- _Required work_
For the word "together", state how many lines of the data include it. Respond with the number only.

- _Given data_
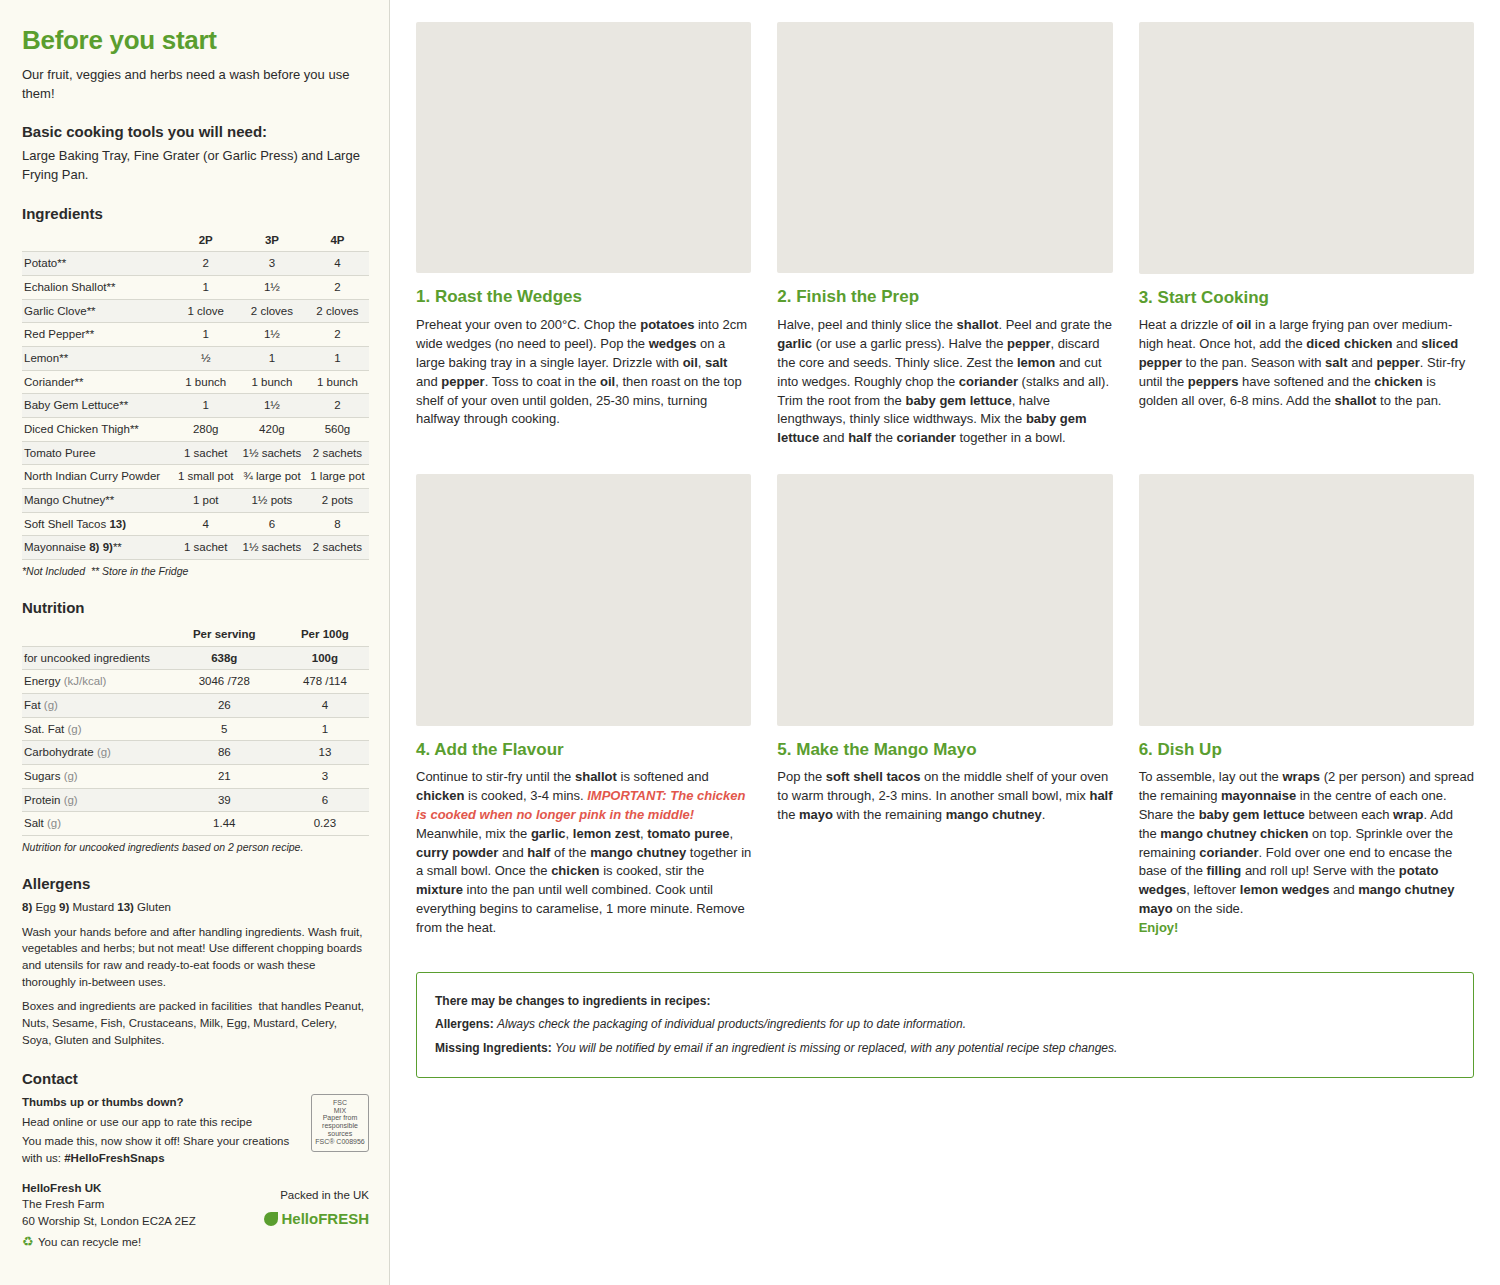Before you start
Our fruit, veggies and herbs need a wash before you use them!
Basic cooking tools you will need:
Large Baking Tray, Fine Grater (or Garlic Press) and Large Frying Pan.
Ingredients
| | 2P | 3P | 4P |
| --- | --- | --- | --- |
| Potato** | 2 | 3 | 4 |
| Echalion Shallot** | 1 | 1½ | 2 |
| Garlic Clove** | 1 clove | 2 cloves | 2 cloves |
| Red Pepper** | 1 | 1½ | 2 |
| Lemon** | ½ | 1 | 1 |
| Coriander** | 1 bunch | 1 bunch | 1 bunch |
| Baby Gem Lettuce** | 1 | 1½ | 2 |
| Diced Chicken Thigh** | 280g | 420g | 560g |
| Tomato Puree | 1 sachet | 1½ sachets | 2 sachets |
| North Indian Curry Powder | 1 small pot | ¾ large pot | 1 large pot |
| Mango Chutney** | 1 pot | 1½ pots | 2 pots |
| Soft Shell Tacos 13) | 4 | 6 | 8 |
| Mayonnaise 8) 9) ** | 1 sachet | 1½ sachets | 2 sachets |
*Not Included ** Store in the Fridge
Nutrition
| | Per serving | Per 100g |
| --- | --- | --- |
| for uncooked ingredients | 638g | 100g |
| Energy (kJ/kcal) | 3046 /728 | 478 /114 |
| Fat (g) | 26 | 4 |
| Sat. Fat (g) | 5 | 1 |
| Carbohydrate (g) | 86 | 13 |
| Sugars (g) | 21 | 3 |
| Protein (g) | 39 | 6 |
| Salt (g) | 1.44 | 0.23 |
Nutrition for uncooked ingredients based on 2 person recipe.
Allergens
8) Egg 9) Mustard 13) Gluten
Wash your hands before and after handling ingredients. Wash fruit, vegetables and herbs; but not meat! Use different chopping boards and utensils for raw and ready-to-eat foods or wash these thoroughly in-between uses.
Boxes and ingredients are packed in facilities that handles Peanut, Nuts, Sesame, Fish, Crustaceans, Milk, Egg, Mustard, Celery, Soya, Gluten and Sulphites.
Contact
FSC
MIX
Paper from
responsible
sources
FSC® C008956
Thumbs up or thumbs down?
Head online or use our app to rate this recipe
You made this, now show it off! Share your creations with us: #HelloFreshSnaps
HelloFresh UK
The Fresh Farm
60 Worship St, London EC2A 2EZ
Packed in the UK
HelloFRESH
You can recycle me!
1. Roast the Wedges
Preheat your oven to 200°C. Chop the potatoes into 2cm wide wedges (no need to peel). Pop the wedges on a large baking tray in a single layer. Drizzle with oil, salt and pepper. Toss to coat in the oil, then roast on the top shelf of your oven until golden, 25-30 mins, turning halfway through cooking.
2. Finish the Prep
Halve, peel and thinly slice the shallot. Peel and grate the garlic (or use a garlic press). Halve the pepper, discard the core and seeds. Thinly slice. Zest the lemon and cut into wedges. Roughly chop the coriander (stalks and all). Trim the root from the baby gem lettuce, halve lengthways, thinly slice widthways. Mix the baby gem lettuce and half the coriander together in a bowl.
3. Start Cooking
Heat a drizzle of oil in a large frying pan over medium-high heat. Once hot, add the diced chicken and sliced pepper to the pan. Season with salt and pepper. Stir-fry until the peppers have softened and the chicken is golden all over, 6-8 mins. Add the shallot to the pan.
4. Add the Flavour
Continue to stir-fry until the shallot is softened and chicken is cooked, 3-4 mins. IMPORTANT: The chicken is cooked when no longer pink in the middle! Meanwhile, mix the garlic, lemon zest, tomato puree, curry powder and half of the mango chutney together in a small bowl. Once the chicken is cooked, stir the mixture into the pan until well combined. Cook until everything begins to caramelise, 1 more minute. Remove from the heat.
5. Make the Mango Mayo
Pop the soft shell tacos on the middle shelf of your oven to warm through, 2-3 mins. In another small bowl, mix half the mayo with the remaining mango chutney.
6. Dish Up
To assemble, lay out the wraps (2 per person) and spread the remaining mayonnaise in the centre of each one. Share the baby gem lettuce between each wrap. Add the mango chutney chicken on top. Sprinkle over the remaining coriander. Fold over one end to encase the base of the filling and roll up! Serve with the potato wedges, leftover lemon wedges and mango chutney mayo on the side.
Enjoy!
There may be changes to ingredients in recipes:
Allergens: Always check the packaging of individual products/ingredients for up to date information.
Missing Ingredients: You will be notified by email if an ingredient is missing or replaced, with any potential recipe step changes.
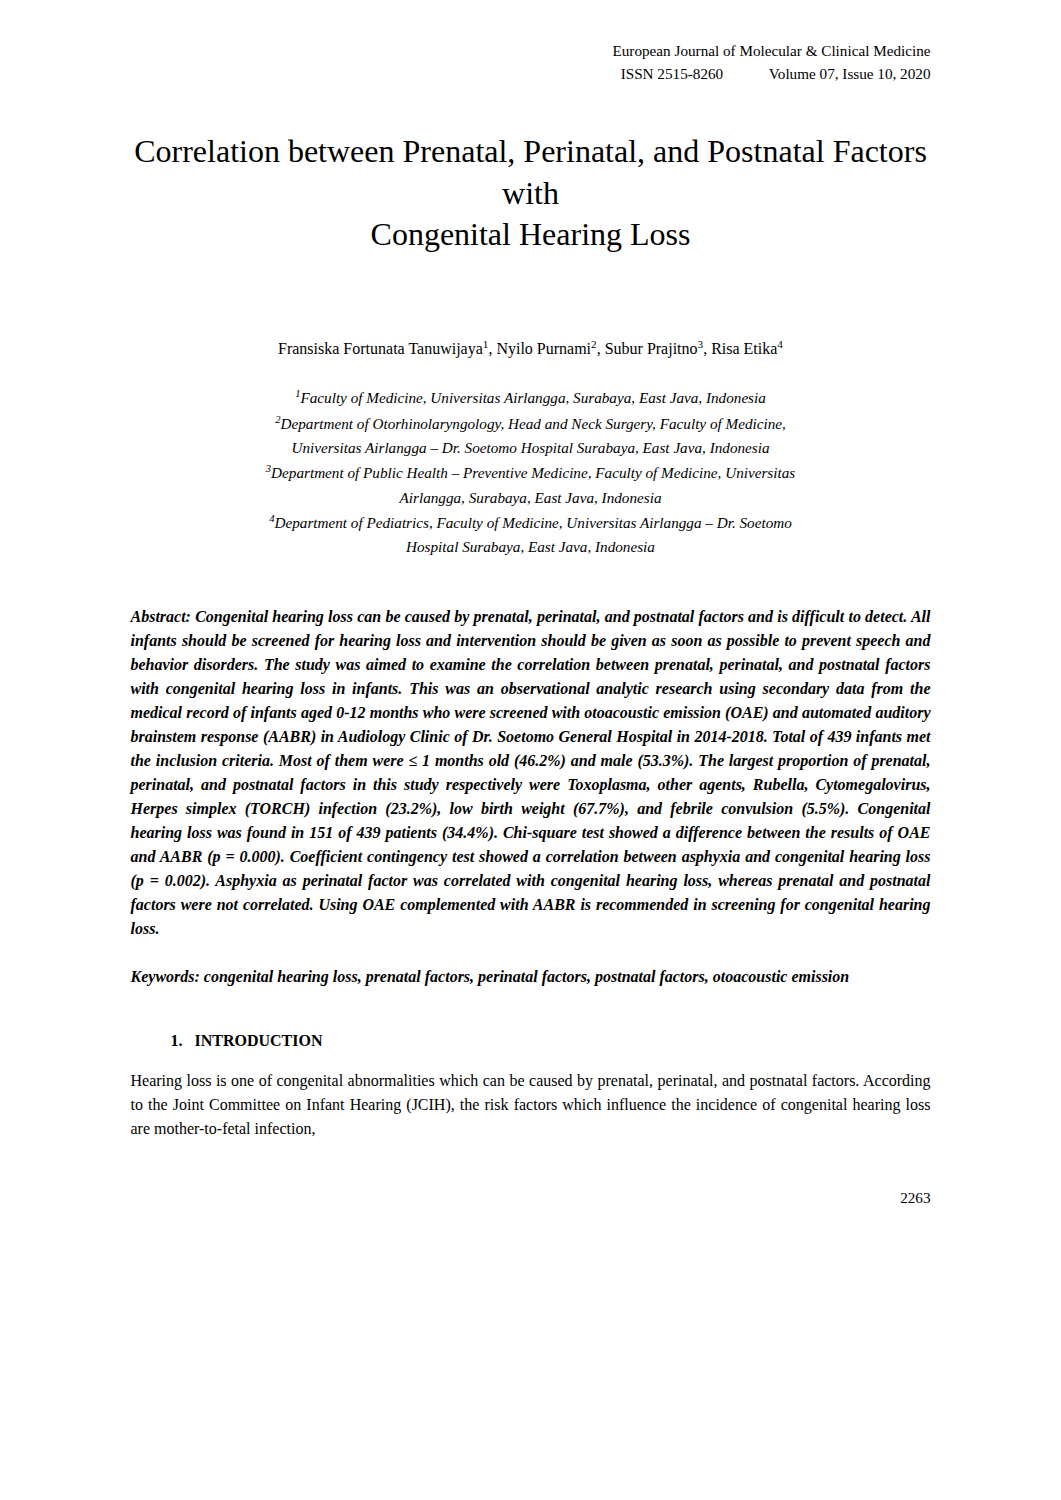European Journal of Molecular & Clinical Medicine ISSN 2515-8260 Volume 07, Issue 10, 2020
Correlation between Prenatal, Perinatal, and Postnatal Factors with
Congenital Hearing Loss
Fransiska Fortunata Tanuwijaya1, Nyilo Purnami2, Subur Prajitno3, Risa Etika4
1Faculty of Medicine, Universitas Airlangga, Surabaya, East Java, Indonesia
2Department of Otorhinolaryngology, Head and Neck Surgery, Faculty of Medicine,
Universitas Airlangga – Dr. Soetomo Hospital Surabaya, East Java, Indonesia
3Department of Public Health – Preventive Medicine, Faculty of Medicine, Universitas
Airlangga, Surabaya, East Java, Indonesia
4Department of Pediatrics, Faculty of Medicine, Universitas Airlangga – Dr. Soetomo
Hospital Surabaya, East Java, Indonesia
Abstract: Congenital hearing loss can be caused by prenatal, perinatal, and postnatal factors and is difficult to detect. All infants should be screened for hearing loss and intervention should be given as soon as possible to prevent speech and behavior disorders. The study was aimed to examine the correlation between prenatal, perinatal, and postnatal factors with congenital hearing loss in infants. This was an observational analytic research using secondary data from the medical record of infants aged 0-12 months who were screened with otoacoustic emission (OAE) and automated auditory brainstem response (AABR) in Audiology Clinic of Dr. Soetomo General Hospital in 2014-2018. Total of 439 infants met the inclusion criteria. Most of them were ≤ 1 months old (46.2%) and male (53.3%). The largest proportion of prenatal, perinatal, and postnatal factors in this study respectively were Toxoplasma, other agents, Rubella, Cytomegalovirus, Herpes simplex (TORCH) infection (23.2%), low birth weight (67.7%), and febrile convulsion (5.5%). Congenital hearing loss was found in 151 of 439 patients (34.4%). Chi-square test showed a difference between the results of OAE and AABR (p = 0.000). Coefficient contingency test showed a correlation between asphyxia and congenital hearing loss (p = 0.002). Asphyxia as perinatal factor was correlated with congenital hearing loss, whereas prenatal and postnatal factors were not correlated. Using OAE complemented with AABR is recommended in screening for congenital hearing loss.
Keywords: congenital hearing loss, prenatal factors, perinatal factors, postnatal factors, otoacoustic emission
1. INTRODUCTION
Hearing loss is one of congenital abnormalities which can be caused by prenatal, perinatal, and postnatal factors. According to the Joint Committee on Infant Hearing (JCIH), the risk factors which influence the incidence of congenital hearing loss are mother-to-fetal infection,
2263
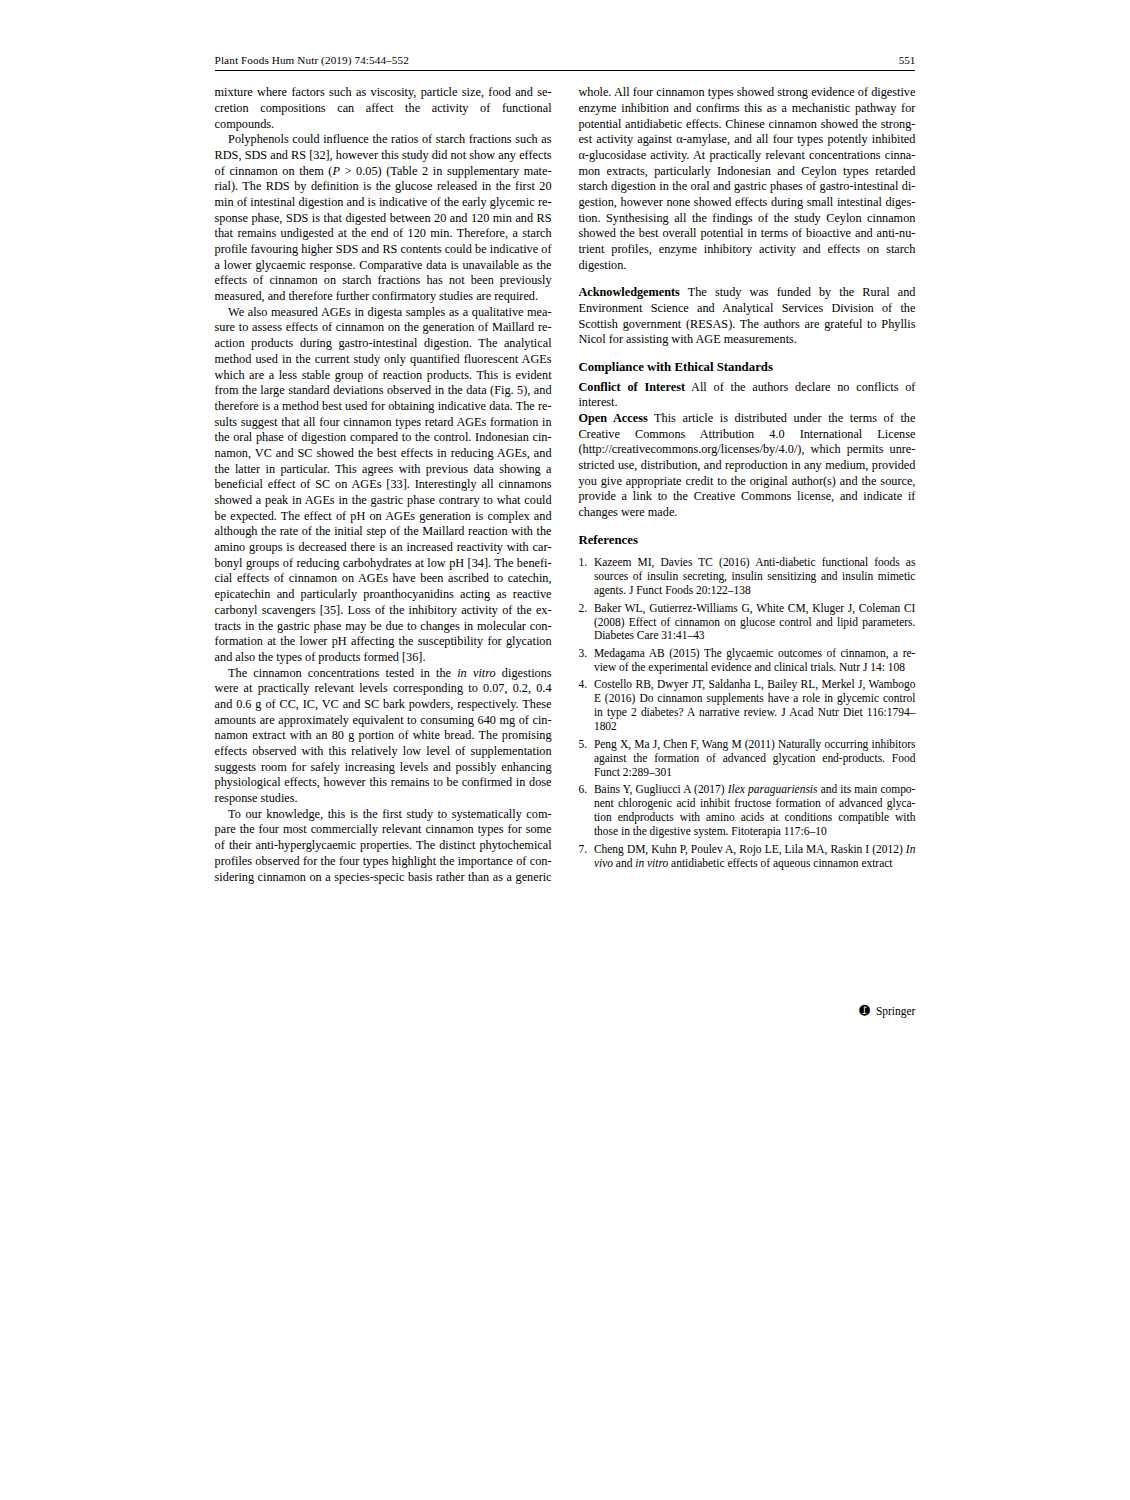Plant Foods Hum Nutr (2019) 74:544–552 551
mixture where factors such as viscosity, particle size, food and secretion compositions can affect the activity of functional compounds.
Polyphenols could influence the ratios of starch fractions such as RDS, SDS and RS [32], however this study did not show any effects of cinnamon on them (P > 0.05) (Table 2 in supplementary material). The RDS by definition is the glucose released in the first 20 min of intestinal digestion and is indicative of the early glycemic response phase, SDS is that digested between 20 and 120 min and RS that remains undigested at the end of 120 min. Therefore, a starch profile favouring higher SDS and RS contents could be indicative of a lower glycaemic response. Comparative data is unavailable as the effects of cinnamon on starch fractions has not been previously measured, and therefore further confirmatory studies are required.
We also measured AGEs in digesta samples as a qualitative measure to assess effects of cinnamon on the generation of Maillard reaction products during gastro-intestinal digestion. The analytical method used in the current study only quantified fluorescent AGEs which are a less stable group of reaction products. This is evident from the large standard deviations observed in the data (Fig. 5), and therefore is a method best used for obtaining indicative data. The results suggest that all four cinnamon types retard AGEs formation in the oral phase of digestion compared to the control. Indonesian cinnamon, VC and SC showed the best effects in reducing AGEs, and the latter in particular. This agrees with previous data showing a beneficial effect of SC on AGEs [33]. Interestingly all cinnamons showed a peak in AGEs in the gastric phase contrary to what could be expected. The effect of pH on AGEs generation is complex and although the rate of the initial step of the Maillard reaction with the amino groups is decreased there is an increased reactivity with carbonyl groups of reducing carbohydrates at low pH [34]. The beneficial effects of cinnamon on AGEs have been ascribed to catechin, epicatechin and particularly proanthocyanidins acting as reactive carbonyl scavengers [35]. Loss of the inhibitory activity of the extracts in the gastric phase may be due to changes in molecular conformation at the lower pH affecting the susceptibility for glycation and also the types of products formed [36].
The cinnamon concentrations tested in the in vitro digestions were at practically relevant levels corresponding to 0.07, 0.2, 0.4 and 0.6 g of CC, IC, VC and SC bark powders, respectively. These amounts are approximately equivalent to consuming 640 mg of cinnamon extract with an 80 g portion of white bread. The promising effects observed with this relatively low level of supplementation suggests room for safely increasing levels and possibly enhancing physiological effects, however this remains to be confirmed in dose response studies.
To our knowledge, this is the first study to systematically compare the four most commercially relevant cinnamon types for some of their anti-hyperglycaemic properties. The distinct phytochemical profiles observed for the four types highlight the importance of considering cinnamon on a species-specic basis rather than as a generic whole. All four cinnamon types showed strong evidence of digestive enzyme inhibition and confirms this as a mechanistic pathway for potential antidiabetic effects. Chinese cinnamon showed the strongest activity against α-amylase, and all four types potently inhibited α-glucosidase activity. At practically relevant concentrations cinnamon extracts, particularly Indonesian and Ceylon types retarded starch digestion in the oral and gastric phases of gastro-intestinal digestion, however none showed effects during small intestinal digestion. Synthesising all the findings of the study Ceylon cinnamon showed the best overall potential in terms of bioactive and anti-nutrient profiles, enzyme inhibitory activity and effects on starch digestion.
Acknowledgements The study was funded by the Rural and Environment Science and Analytical Services Division of the Scottish government (RESAS). The authors are grateful to Phyllis Nicol for assisting with AGE measurements.
Compliance with Ethical Standards
Conflict of Interest All of the authors declare no conflicts of interest.
Open Access This article is distributed under the terms of the Creative Commons Attribution 4.0 International License (http://creativecommons.org/licenses/by/4.0/), which permits unrestricted use, distribution, and reproduction in any medium, provided you give appropriate credit to the original author(s) and the source, provide a link to the Creative Commons license, and indicate if changes were made.
References
Kazeem MI, Davies TC (2016) Anti-diabetic functional foods as sources of insulin secreting, insulin sensitizing and insulin mimetic agents. J Funct Foods 20:122–138
Baker WL, Gutierrez-Williams G, White CM, Kluger J, Coleman CI (2008) Effect of cinnamon on glucose control and lipid parameters. Diabetes Care 31:41–43
Medagama AB (2015) The glycaemic outcomes of cinnamon, a review of the experimental evidence and clinical trials. Nutr J 14: 108
Costello RB, Dwyer JT, Saldanha L, Bailey RL, Merkel J, Wambogo E (2016) Do cinnamon supplements have a role in glycemic control in type 2 diabetes? A narrative review. J Acad Nutr Diet 116:1794–1802
Peng X, Ma J, Chen F, Wang M (2011) Naturally occurring inhibitors against the formation of advanced glycation end-products. Food Funct 2:289–301
Bains Y, Gugliucci A (2017) Ilex paraguariensis and its main component chlorogenic acid inhibit fructose formation of advanced glycation endproducts with amino acids at conditions compatible with those in the digestive system. Fitoterapia 117:6–10
Cheng DM, Kuhn P, Poulev A, Rojo LE, Lila MA, Raskin I (2012) In vivo and in vitro antidiabetic effects of aqueous cinnamon extract
➊ Springer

- _Answer space_
2